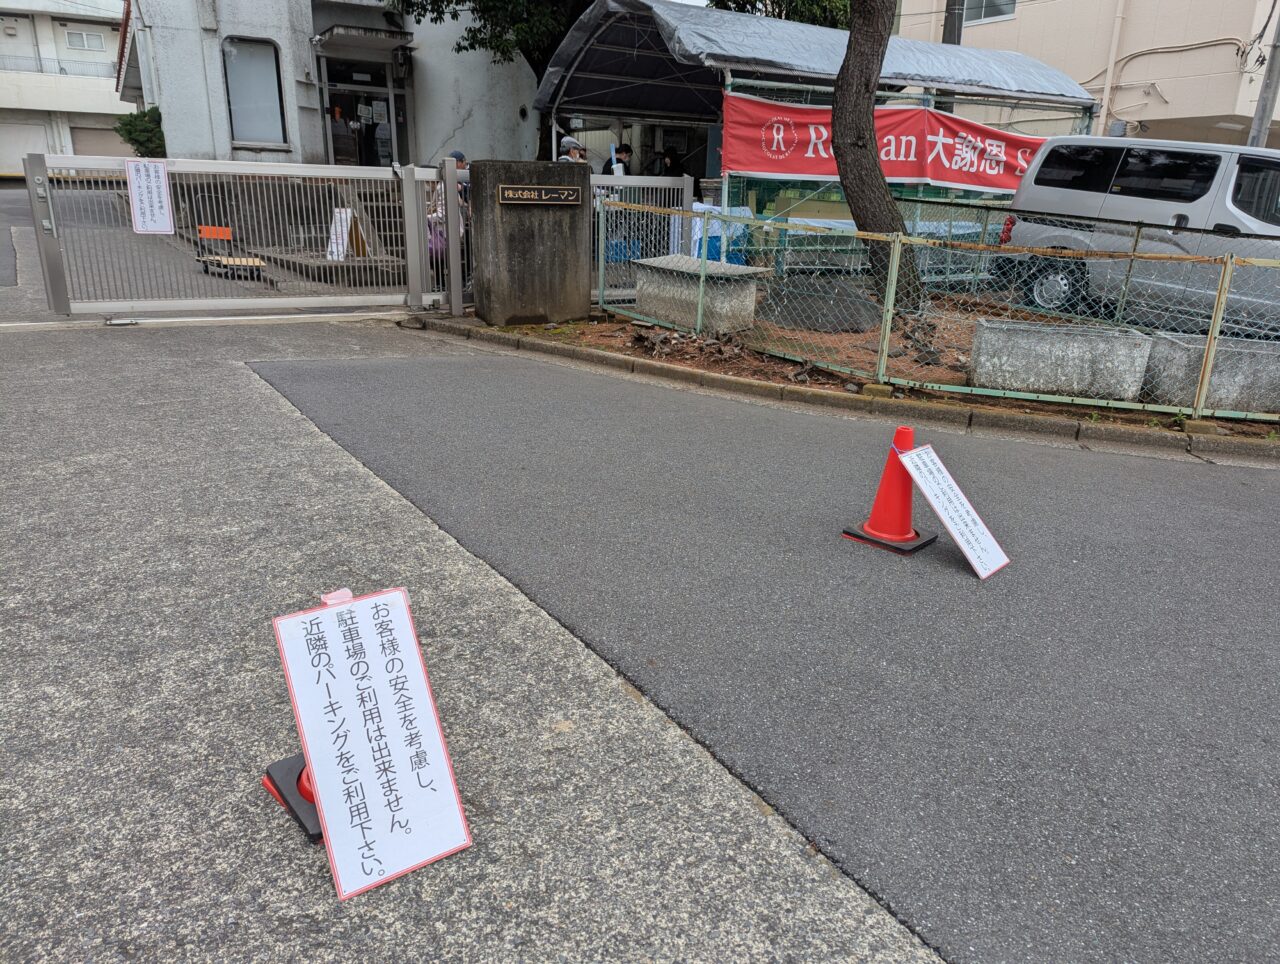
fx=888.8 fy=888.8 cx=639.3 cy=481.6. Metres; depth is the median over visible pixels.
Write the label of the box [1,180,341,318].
driveway
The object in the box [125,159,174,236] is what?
paper sign
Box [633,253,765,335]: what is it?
concrete planter
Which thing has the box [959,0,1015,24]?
window
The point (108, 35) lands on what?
apartment building
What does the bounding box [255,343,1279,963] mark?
asphalt road
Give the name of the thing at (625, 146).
person
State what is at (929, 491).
sign
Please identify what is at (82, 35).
window
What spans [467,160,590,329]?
stone pillar
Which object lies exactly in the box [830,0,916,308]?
tree trunk
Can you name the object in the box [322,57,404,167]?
entrance door
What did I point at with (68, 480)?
concrete pavement
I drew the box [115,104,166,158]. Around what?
shrub
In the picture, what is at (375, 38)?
door canopy
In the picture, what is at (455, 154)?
person
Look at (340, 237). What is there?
sandwich board
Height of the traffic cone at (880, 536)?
0.541 m
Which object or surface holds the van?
on the ground
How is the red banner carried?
hanging from the canopy tent
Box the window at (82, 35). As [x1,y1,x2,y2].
[65,29,105,51]
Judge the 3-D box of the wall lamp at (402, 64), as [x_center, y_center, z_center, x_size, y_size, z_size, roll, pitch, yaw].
[-4.118,-7.284,15.372,0.300,0.573,0.349,-11,22,-32]
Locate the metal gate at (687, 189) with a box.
[591,176,699,304]
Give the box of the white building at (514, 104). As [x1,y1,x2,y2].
[118,0,548,166]
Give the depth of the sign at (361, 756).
1.88 m
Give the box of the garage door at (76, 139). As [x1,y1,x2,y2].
[70,125,130,158]
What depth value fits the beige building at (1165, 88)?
18.43 m
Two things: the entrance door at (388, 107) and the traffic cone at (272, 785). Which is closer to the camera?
the traffic cone at (272, 785)
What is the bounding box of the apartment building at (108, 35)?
[0,0,131,175]
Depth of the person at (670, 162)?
13.50 m
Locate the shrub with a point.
(135, 117)
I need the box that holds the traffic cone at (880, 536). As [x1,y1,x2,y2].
[843,425,938,555]
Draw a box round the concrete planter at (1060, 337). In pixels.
[969,317,1151,400]
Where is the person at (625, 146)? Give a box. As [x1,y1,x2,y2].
[609,142,632,176]
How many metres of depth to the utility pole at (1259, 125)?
12.95 m
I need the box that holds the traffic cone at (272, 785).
[262,589,339,842]
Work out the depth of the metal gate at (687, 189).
9.23 m
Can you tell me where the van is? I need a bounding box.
[991,136,1279,333]
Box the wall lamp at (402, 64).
[393,45,410,78]
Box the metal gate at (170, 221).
[24,154,446,319]
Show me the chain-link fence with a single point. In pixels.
(888, 327)
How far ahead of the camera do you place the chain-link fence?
6.52 m
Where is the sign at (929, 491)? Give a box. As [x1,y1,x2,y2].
[896,444,1010,578]
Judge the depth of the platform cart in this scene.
10.71 m
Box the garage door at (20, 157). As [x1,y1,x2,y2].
[0,119,54,176]
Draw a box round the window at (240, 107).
[223,37,286,146]
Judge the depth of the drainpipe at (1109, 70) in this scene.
17.08 m
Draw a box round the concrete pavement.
[0,325,954,963]
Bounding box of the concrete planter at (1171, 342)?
[1144,333,1279,413]
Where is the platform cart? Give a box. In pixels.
[195,225,264,278]
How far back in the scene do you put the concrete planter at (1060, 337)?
6.31 m
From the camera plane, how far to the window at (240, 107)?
14.83 m
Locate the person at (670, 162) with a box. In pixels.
[657,147,684,177]
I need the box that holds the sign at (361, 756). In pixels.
[274,586,471,900]
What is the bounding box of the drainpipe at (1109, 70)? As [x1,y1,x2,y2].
[1096,0,1126,135]
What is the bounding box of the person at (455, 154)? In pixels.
[426,151,468,293]
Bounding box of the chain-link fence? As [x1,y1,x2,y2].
[593,194,1279,427]
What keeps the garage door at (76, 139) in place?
in the apartment building at (108, 35)
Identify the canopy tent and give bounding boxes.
[531,1,1094,267]
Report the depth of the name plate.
8.19 m
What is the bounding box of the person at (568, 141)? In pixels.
[557,135,589,165]
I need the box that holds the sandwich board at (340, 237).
[325,207,368,260]
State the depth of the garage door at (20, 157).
32.48 m
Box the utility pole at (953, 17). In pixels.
[942,0,965,43]
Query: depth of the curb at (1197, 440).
5.96 m
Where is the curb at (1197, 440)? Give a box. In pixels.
[395,317,1279,467]
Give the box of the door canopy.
[314,24,412,54]
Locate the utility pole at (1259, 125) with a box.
[1248,0,1279,148]
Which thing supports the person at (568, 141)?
on the ground
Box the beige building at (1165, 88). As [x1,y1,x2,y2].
[886,0,1279,148]
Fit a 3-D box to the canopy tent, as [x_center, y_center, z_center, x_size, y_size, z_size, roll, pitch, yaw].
[2.160,-4.674,12.805,6.475,3.338,4.936,-11,22,-32]
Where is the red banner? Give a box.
[723,91,1046,196]
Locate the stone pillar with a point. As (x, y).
(509, 255)
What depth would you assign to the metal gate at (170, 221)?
7.93 m
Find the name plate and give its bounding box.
[497,183,582,206]
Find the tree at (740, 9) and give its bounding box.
[704,0,849,30]
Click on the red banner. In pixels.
(781, 170)
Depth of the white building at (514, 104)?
15.90 m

* TASK ITEM: Keep only the lines from the line with "State the depth" to the end of the records above, and repeat them exactly.

* EXERCISE RESPONSE:
State the depth of the garage door at (20, 157).
32.48 m
Box the utility pole at (953, 17). In pixels.
[942,0,965,43]
Query: depth of the curb at (1197, 440).
5.96 m
Where is the curb at (1197, 440)? Give a box. In pixels.
[395,317,1279,467]
Give the box of the door canopy.
[314,24,412,54]
Locate the utility pole at (1259, 125) with a box.
[1248,0,1279,148]
Which thing supports the person at (568, 141)?
on the ground
Box the beige building at (1165, 88). As [x1,y1,x2,y2].
[886,0,1279,148]
Fit a 3-D box to the canopy tent, as [x_center, y_center, z_center, x_size, y_size, z_size, roll, pitch, yaw].
[2.160,-4.674,12.805,6.475,3.338,4.936,-11,22,-32]
Where is the red banner? Give a box.
[723,91,1046,196]
Locate the stone pillar with a point. As (x, y).
(509, 255)
What depth would you assign to the metal gate at (170, 221)?
7.93 m
Find the name plate and give its bounding box.
[497,183,582,206]
Find the tree at (740, 9) and give its bounding box.
[704,0,849,30]
Click on the red banner. In pixels.
(781, 170)
Depth of the white building at (514, 104)?
15.90 m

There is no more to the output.